Skipping line due to JSONDecodeError: Unterminated string starting at: line 1 column 324 (char 323)


In [4]:
# Text preprocessing
def clean_text(text):
    text = text.lower()
    text = re.sub(f"[{string.punctuation}]", "", text)
    tokens = text.split()
    tokens = [t for t in tokens if t not in stopwords.words('english')]
    return " ".join(tokens)

In [5]:
# Ambil sampel 10.000 data untuk efisiensi komputasi
df = df.sample(n=10000, random_state=42).reset_index(drop=True)
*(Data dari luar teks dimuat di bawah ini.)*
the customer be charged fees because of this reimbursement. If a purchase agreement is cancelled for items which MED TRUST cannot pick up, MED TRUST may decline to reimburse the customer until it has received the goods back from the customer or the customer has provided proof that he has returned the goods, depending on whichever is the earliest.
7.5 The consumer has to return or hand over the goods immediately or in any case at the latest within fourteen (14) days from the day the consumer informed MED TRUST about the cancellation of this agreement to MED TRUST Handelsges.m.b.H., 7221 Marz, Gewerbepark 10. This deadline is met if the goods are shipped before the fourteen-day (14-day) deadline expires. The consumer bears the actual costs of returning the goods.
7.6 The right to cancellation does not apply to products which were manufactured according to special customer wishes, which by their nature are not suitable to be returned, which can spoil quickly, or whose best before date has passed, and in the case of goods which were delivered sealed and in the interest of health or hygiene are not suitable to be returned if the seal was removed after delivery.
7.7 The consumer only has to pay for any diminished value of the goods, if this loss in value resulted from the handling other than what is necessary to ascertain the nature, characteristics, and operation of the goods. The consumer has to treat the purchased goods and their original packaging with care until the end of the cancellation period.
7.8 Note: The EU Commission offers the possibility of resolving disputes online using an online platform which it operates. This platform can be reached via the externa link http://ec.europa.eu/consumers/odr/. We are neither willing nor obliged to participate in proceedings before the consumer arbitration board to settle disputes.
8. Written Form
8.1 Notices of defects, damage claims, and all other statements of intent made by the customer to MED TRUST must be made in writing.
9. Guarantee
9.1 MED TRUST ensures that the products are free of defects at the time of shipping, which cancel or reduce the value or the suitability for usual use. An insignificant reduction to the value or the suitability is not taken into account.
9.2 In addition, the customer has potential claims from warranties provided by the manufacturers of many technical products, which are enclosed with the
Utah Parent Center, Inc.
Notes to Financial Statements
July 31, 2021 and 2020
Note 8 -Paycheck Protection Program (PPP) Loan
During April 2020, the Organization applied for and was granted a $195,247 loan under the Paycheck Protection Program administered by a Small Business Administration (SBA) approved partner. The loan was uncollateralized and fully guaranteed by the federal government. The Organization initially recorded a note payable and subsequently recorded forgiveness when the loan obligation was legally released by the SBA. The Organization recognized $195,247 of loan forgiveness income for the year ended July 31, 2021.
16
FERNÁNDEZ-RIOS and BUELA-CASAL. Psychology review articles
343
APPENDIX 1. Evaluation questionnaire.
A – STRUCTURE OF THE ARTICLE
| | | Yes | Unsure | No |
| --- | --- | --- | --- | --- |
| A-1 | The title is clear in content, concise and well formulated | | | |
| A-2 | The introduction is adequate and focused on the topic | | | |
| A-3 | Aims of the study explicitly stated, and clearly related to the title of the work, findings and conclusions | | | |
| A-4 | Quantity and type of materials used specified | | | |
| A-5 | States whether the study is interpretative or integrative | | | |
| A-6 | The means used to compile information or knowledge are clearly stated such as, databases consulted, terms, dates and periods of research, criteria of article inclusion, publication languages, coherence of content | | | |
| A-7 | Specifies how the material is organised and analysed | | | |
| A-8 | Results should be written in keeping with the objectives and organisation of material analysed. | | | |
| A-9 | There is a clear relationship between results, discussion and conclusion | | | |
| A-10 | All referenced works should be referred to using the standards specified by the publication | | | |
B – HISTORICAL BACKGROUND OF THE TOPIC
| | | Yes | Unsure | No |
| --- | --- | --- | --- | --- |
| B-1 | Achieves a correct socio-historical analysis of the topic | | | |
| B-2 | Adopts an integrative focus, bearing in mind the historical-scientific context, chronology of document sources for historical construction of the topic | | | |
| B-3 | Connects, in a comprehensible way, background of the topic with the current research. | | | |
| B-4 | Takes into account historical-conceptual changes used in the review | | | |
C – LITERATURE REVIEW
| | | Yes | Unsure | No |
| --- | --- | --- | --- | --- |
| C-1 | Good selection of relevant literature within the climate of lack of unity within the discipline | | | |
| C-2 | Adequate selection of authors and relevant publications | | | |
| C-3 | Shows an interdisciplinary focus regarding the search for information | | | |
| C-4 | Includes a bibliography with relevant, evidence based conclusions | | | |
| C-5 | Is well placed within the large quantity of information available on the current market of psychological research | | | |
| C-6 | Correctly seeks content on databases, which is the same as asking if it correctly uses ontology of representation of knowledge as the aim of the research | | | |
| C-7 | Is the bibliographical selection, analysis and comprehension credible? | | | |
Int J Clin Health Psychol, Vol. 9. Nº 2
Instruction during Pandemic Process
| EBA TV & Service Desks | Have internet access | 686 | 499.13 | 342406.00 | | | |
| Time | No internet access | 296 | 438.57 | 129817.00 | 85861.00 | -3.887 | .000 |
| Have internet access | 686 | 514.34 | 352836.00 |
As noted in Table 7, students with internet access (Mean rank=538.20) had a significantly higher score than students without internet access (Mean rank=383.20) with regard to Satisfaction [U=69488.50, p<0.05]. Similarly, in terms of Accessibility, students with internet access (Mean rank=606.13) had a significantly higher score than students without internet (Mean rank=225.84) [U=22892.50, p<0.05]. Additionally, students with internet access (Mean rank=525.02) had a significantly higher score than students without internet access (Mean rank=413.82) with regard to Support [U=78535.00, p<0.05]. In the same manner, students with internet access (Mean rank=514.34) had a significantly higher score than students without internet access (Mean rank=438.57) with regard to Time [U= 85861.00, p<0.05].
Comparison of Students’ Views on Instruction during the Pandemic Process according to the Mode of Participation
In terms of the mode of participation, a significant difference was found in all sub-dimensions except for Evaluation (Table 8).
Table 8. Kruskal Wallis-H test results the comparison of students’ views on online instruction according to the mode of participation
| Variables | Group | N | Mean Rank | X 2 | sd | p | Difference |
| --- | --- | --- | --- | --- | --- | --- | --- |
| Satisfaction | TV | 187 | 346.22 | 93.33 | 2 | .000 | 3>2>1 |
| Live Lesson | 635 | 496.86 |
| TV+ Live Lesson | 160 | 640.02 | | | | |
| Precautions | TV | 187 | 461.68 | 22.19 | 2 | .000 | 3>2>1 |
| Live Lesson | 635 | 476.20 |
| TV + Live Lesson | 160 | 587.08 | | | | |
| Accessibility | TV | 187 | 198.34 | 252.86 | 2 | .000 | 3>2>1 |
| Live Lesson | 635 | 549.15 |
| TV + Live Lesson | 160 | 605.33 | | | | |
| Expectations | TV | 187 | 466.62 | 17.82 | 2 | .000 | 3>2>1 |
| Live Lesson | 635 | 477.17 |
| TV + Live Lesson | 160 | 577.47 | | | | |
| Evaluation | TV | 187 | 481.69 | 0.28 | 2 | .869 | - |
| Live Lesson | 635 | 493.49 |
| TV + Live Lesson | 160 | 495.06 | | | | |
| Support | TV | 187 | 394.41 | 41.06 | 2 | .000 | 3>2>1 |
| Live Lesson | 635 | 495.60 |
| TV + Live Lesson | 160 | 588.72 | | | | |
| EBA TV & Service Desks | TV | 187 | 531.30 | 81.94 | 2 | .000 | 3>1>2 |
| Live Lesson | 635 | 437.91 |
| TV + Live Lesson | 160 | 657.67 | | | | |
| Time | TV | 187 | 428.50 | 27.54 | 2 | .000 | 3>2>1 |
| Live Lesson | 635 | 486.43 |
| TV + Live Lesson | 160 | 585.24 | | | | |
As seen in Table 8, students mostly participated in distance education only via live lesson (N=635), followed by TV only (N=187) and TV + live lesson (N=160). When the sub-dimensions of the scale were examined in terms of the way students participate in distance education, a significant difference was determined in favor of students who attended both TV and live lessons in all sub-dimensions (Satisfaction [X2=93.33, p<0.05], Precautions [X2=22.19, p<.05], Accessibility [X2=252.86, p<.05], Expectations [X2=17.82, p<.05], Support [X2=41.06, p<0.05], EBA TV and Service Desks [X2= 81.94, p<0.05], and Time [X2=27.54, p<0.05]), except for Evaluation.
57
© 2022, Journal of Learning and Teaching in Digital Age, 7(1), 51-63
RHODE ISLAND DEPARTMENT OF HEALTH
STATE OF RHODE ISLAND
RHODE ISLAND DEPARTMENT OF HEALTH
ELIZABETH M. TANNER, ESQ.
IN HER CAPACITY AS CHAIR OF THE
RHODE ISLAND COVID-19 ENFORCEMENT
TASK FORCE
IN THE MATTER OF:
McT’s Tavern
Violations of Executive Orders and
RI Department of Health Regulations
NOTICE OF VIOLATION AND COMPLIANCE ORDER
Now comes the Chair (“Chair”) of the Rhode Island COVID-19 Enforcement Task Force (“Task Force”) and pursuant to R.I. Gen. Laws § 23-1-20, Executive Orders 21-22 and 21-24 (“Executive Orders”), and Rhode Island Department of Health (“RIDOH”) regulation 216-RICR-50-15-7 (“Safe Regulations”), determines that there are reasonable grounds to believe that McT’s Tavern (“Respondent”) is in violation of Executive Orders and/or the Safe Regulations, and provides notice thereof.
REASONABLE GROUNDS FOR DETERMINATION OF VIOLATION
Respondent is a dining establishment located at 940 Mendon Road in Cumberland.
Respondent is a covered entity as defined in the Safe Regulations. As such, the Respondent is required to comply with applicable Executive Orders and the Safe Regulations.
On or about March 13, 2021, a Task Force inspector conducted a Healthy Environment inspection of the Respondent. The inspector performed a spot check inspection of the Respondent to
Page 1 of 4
df['clean_text'] = df['text'].apply(clean_text)

### Menggunakan TF-IDF

In [11]:
# Vectorize using TF-IDF
vectorizer = TfidfVectorizer(max_features=5000)
tfidf_matrix = vectorizer.fit_transform(df['clean_text'])

# Compute cosine similarity
cosine_sim = cosine_similarity(tfidf_matrix, tfidf_matrix)

In [13]:
# Function to get top-N similar articles
def recommend_articles(idx, cosine_sim=cosine_sim, df=df, top_n=5):
    # Ambil skor similarity untuk artikel ke-idx
    sim_scores = list(enumerate(cosine_sim[idx]))
    # Urutkan berdasarkan skor tertinggi (kecuali dirinya sendiri)
    sim_scores = sorted(sim_scores, key=lambda x: x[1], reverse=True)
    sim_scores = sim_scores[1:top_n+1]  # Skip index 0 (artikel itu sendiri)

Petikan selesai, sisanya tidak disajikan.